When a project issue requires a decision from the Project Board, how you present it matters as much as what you present. Professional project boards expect structured analysis of the situation and recommended solutions — not unstructured information and problems dropped in their lap. The structure of your issue report directly reflects your competence as a Project Manager.
The Standard Issue Report Structure
A well-structured issue report covers four elements:
- Issue Description — what has happened, stated in terms of root cause (not consequence). See What is the Issue? for guidance on framing this correctly.
- Impact Analysis — what the issue means for the project in quantified terms (calendar time, working hours, budget impact, scope implications, risk changes). Quantification is essential — "some delay" is not an impact analysis.

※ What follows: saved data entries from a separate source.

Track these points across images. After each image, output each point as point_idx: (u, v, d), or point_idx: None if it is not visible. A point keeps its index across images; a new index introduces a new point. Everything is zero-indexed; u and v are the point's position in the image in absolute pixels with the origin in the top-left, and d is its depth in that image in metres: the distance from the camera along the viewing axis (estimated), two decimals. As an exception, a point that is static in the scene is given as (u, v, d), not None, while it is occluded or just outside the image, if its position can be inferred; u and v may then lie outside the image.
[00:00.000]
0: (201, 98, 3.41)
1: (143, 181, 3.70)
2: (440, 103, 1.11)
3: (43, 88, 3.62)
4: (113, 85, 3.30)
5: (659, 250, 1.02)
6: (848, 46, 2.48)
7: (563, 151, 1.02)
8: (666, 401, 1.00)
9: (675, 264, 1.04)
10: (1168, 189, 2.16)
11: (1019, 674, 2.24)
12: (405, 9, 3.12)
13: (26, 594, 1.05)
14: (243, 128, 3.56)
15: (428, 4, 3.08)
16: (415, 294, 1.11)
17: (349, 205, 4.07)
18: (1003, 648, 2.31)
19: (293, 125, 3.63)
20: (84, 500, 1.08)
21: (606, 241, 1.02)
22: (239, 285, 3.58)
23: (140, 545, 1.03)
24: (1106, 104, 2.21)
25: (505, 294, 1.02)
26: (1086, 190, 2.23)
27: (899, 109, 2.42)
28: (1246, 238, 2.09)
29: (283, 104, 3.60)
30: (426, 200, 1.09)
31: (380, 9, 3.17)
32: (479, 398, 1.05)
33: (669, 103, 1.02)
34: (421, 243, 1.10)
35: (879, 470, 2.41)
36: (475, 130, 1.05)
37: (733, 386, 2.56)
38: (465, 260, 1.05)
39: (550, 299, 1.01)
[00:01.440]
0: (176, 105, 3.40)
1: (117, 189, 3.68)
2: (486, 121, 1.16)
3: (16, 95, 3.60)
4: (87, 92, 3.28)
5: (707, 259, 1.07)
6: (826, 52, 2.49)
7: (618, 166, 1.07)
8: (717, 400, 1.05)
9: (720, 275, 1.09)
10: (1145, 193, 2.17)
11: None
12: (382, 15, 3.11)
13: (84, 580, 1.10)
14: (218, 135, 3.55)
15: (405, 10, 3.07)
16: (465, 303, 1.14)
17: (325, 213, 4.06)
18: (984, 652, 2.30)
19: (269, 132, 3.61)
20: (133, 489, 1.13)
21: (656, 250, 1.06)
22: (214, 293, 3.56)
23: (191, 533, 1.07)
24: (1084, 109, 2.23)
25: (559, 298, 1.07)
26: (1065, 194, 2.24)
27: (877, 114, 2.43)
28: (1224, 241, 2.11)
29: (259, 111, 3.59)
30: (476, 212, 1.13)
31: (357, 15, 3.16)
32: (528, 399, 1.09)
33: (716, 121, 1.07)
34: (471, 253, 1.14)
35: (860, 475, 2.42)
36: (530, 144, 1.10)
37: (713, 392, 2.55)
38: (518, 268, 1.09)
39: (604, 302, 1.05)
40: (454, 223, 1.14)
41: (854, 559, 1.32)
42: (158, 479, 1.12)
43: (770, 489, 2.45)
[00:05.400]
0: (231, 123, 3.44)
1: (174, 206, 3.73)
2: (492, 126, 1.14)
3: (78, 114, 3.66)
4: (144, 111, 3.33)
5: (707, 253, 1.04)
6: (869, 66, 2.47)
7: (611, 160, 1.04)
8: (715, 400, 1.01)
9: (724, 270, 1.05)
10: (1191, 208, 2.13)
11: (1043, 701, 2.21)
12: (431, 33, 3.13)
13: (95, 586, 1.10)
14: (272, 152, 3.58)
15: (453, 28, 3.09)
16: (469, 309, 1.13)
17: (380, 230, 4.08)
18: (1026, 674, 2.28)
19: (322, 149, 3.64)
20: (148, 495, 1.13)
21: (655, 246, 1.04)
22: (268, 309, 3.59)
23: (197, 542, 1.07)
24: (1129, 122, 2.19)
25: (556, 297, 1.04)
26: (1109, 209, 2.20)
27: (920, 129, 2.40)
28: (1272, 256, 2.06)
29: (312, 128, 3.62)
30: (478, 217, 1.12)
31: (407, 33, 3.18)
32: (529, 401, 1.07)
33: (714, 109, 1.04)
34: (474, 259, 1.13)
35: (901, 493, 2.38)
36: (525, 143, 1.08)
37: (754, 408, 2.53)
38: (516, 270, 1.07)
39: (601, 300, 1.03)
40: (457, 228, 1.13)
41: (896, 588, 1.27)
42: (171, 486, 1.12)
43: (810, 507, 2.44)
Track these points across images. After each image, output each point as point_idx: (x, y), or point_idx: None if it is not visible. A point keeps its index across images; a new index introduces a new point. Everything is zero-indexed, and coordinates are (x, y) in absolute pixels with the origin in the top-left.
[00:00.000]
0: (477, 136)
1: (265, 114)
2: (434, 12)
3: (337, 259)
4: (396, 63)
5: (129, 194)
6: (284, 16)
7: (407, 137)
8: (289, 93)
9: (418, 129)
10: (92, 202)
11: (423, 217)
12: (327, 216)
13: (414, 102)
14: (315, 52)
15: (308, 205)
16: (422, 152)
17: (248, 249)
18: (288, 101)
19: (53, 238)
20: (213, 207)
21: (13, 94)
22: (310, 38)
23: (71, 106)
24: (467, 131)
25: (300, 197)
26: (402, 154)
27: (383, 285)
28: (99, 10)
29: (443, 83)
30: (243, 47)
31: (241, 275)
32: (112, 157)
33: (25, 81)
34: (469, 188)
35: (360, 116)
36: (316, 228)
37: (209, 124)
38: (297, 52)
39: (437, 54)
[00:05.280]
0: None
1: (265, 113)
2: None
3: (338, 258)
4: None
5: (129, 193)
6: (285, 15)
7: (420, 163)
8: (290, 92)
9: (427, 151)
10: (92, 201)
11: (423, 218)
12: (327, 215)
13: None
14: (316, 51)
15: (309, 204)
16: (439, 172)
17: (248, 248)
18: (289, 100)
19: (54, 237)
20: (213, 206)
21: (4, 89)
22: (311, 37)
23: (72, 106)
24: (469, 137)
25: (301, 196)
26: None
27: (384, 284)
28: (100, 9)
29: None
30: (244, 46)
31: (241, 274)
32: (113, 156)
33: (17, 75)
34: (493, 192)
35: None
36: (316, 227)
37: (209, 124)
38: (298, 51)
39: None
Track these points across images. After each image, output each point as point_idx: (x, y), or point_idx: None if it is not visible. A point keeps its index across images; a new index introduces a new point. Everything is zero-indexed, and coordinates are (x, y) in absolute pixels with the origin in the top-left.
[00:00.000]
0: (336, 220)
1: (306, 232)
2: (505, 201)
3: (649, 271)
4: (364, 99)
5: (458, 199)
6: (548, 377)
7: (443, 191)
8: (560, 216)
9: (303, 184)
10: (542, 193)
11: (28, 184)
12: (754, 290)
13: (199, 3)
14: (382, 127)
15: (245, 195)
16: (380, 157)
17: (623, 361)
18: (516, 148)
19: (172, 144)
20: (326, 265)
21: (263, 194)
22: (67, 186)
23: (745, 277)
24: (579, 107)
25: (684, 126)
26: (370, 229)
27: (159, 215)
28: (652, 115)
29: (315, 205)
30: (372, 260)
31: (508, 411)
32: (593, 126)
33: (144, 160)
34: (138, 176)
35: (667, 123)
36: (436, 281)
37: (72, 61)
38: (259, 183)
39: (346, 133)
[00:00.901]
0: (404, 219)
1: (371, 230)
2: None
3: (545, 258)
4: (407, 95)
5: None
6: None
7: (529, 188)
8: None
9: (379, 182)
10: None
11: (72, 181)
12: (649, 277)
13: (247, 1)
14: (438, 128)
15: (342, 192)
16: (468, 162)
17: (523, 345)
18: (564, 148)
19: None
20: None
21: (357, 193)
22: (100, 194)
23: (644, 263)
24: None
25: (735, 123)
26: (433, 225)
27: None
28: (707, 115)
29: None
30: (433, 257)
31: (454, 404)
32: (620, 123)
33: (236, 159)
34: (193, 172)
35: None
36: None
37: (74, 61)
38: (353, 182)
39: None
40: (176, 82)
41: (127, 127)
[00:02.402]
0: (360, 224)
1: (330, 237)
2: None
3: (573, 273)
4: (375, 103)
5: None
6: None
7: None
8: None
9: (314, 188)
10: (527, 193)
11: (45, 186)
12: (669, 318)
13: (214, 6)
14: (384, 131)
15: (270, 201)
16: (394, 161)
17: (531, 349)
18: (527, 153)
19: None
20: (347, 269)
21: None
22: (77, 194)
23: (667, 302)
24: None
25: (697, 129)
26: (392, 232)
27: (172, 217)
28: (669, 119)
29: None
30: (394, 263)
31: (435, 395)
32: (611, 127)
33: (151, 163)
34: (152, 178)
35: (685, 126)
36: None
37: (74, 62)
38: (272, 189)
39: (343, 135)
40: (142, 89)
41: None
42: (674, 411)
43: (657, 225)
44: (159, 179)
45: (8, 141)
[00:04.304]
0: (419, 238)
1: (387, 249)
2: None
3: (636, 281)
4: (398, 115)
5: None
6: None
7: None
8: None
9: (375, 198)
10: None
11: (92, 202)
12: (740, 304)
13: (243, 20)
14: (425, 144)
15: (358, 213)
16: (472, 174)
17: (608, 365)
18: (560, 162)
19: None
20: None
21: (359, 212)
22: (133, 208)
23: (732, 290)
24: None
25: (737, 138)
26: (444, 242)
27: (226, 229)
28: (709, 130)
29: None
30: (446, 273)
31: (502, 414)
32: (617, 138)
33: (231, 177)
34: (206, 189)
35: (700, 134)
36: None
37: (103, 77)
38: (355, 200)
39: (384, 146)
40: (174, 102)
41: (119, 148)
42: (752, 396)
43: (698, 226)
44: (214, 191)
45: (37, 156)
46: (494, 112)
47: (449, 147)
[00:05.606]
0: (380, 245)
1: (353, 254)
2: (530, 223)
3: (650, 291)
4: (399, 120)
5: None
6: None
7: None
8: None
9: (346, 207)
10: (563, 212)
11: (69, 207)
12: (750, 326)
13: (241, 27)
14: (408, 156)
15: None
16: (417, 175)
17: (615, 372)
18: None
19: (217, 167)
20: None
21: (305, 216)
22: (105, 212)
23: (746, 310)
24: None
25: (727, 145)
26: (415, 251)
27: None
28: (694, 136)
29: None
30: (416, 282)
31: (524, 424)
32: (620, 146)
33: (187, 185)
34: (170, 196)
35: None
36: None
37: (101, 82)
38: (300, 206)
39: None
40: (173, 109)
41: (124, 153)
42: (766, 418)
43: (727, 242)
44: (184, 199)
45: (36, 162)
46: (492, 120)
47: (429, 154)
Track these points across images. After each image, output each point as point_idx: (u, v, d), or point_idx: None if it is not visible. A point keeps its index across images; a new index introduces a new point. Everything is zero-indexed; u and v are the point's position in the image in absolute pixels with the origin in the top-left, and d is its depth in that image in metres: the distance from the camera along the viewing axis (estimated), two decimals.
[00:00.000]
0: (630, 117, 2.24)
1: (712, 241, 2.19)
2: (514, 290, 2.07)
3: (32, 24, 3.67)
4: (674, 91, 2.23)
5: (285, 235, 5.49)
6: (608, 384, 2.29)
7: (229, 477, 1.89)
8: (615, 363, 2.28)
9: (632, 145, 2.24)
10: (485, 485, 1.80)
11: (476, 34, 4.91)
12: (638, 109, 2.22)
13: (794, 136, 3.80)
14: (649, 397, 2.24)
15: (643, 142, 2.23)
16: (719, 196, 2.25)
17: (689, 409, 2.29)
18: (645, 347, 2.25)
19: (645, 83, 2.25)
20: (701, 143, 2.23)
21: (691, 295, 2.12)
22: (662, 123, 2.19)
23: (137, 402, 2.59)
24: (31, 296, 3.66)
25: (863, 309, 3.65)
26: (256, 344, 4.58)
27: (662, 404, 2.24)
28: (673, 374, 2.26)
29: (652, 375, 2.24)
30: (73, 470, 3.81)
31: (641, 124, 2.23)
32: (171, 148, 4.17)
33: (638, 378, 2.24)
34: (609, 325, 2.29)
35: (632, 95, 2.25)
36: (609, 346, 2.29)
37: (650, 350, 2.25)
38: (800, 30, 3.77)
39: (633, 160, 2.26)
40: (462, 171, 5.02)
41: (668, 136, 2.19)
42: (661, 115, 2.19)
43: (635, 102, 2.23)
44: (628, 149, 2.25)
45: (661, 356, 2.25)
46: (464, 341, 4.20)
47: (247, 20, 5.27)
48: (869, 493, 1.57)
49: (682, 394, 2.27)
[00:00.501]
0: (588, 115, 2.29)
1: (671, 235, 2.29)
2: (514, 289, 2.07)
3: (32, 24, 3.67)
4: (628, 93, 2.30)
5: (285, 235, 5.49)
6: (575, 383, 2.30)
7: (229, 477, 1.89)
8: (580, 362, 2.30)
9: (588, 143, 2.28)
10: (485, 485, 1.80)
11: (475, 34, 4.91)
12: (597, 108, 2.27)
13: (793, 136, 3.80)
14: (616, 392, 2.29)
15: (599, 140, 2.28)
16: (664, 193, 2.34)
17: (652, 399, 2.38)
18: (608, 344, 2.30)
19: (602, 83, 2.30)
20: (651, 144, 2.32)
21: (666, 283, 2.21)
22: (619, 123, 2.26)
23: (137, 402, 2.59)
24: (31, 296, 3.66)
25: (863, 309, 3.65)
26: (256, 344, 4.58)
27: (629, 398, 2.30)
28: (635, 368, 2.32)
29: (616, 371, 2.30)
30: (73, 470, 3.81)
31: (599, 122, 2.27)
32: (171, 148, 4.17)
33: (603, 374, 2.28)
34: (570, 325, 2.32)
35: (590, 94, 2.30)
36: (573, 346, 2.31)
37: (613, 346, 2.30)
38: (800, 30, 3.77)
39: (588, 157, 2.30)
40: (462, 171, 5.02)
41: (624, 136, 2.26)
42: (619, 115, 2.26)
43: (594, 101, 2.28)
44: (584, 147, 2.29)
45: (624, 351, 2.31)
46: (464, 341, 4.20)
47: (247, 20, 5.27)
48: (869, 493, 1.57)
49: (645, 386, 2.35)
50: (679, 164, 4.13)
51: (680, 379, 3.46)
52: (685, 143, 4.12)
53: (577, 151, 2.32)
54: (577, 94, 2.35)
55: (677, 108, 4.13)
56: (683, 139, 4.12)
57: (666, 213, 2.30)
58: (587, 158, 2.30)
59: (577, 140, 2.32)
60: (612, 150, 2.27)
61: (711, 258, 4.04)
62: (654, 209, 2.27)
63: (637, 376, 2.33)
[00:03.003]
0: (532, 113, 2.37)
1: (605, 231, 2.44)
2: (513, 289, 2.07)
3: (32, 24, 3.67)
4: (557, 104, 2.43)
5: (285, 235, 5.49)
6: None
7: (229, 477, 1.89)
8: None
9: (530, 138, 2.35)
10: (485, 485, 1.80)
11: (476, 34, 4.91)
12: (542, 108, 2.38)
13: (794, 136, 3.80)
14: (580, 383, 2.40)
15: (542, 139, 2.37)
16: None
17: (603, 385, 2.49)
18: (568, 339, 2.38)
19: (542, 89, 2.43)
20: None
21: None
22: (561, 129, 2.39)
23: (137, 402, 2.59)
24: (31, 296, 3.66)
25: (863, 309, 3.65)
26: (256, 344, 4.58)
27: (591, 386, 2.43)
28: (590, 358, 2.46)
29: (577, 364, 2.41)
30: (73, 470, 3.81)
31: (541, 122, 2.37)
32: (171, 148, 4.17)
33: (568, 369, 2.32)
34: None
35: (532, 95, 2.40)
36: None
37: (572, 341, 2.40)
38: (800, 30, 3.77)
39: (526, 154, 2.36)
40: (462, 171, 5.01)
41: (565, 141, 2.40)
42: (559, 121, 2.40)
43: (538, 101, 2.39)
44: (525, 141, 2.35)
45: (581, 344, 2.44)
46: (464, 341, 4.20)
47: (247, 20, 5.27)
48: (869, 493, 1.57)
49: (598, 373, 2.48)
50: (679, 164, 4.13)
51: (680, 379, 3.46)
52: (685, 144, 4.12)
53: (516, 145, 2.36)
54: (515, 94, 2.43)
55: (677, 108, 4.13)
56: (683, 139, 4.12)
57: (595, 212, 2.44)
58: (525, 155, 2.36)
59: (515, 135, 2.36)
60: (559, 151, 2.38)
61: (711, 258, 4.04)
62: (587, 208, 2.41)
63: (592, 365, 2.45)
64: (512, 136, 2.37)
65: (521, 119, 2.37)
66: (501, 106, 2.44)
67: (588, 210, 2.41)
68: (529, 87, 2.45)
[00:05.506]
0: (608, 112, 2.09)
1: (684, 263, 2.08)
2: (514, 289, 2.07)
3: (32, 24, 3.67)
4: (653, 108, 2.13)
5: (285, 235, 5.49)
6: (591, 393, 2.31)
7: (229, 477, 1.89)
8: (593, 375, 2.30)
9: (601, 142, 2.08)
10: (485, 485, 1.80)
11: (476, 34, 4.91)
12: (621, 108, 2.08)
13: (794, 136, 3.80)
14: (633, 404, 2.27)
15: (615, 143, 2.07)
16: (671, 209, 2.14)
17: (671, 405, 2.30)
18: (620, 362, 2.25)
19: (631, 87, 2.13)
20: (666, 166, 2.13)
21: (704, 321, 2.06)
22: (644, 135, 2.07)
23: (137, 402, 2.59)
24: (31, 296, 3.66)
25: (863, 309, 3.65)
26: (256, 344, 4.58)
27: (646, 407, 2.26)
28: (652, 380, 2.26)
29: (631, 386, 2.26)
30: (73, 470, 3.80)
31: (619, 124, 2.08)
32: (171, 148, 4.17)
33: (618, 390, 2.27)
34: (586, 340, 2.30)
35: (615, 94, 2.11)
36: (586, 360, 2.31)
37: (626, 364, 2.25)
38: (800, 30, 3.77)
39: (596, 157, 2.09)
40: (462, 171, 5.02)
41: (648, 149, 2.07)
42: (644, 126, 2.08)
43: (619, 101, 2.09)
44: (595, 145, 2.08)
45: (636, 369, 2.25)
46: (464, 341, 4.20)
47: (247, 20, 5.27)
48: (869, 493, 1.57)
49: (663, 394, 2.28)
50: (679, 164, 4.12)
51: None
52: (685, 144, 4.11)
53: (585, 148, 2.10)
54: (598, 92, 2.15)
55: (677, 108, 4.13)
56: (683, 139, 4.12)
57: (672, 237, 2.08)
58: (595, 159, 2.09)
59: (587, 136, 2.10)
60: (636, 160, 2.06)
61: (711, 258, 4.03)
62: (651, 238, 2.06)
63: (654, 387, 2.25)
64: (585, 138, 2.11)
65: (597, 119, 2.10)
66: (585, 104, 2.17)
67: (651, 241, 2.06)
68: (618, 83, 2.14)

- Recommendation — one or more options for resolving the issue, with a clear recommendation. The board is not there to generate options; they are there to decide between options that have been analysed.
- Decision — what was decided, by whom, and when. This section is completed after the board meeting, not before.
Four Practical Principles
- Complete issue reports even when the decision is already made — documentation creates alignment and an audit trail. If the decision is obvious, note it as "Recommended decision: X — confirming board approval."
- Circle back to the board after the decision — send the completed issue report (including the Decision section) to all board members to confirm alignment and create a formal record.
- Maintain the Issue Register consistently — every issue that goes through a report should appear in the register with its current status. Don't let issues fall through the cracks.
- Quantify the impact — vague impact descriptions undermine your credibility. State the number of days, the budget amount, the scope item affected.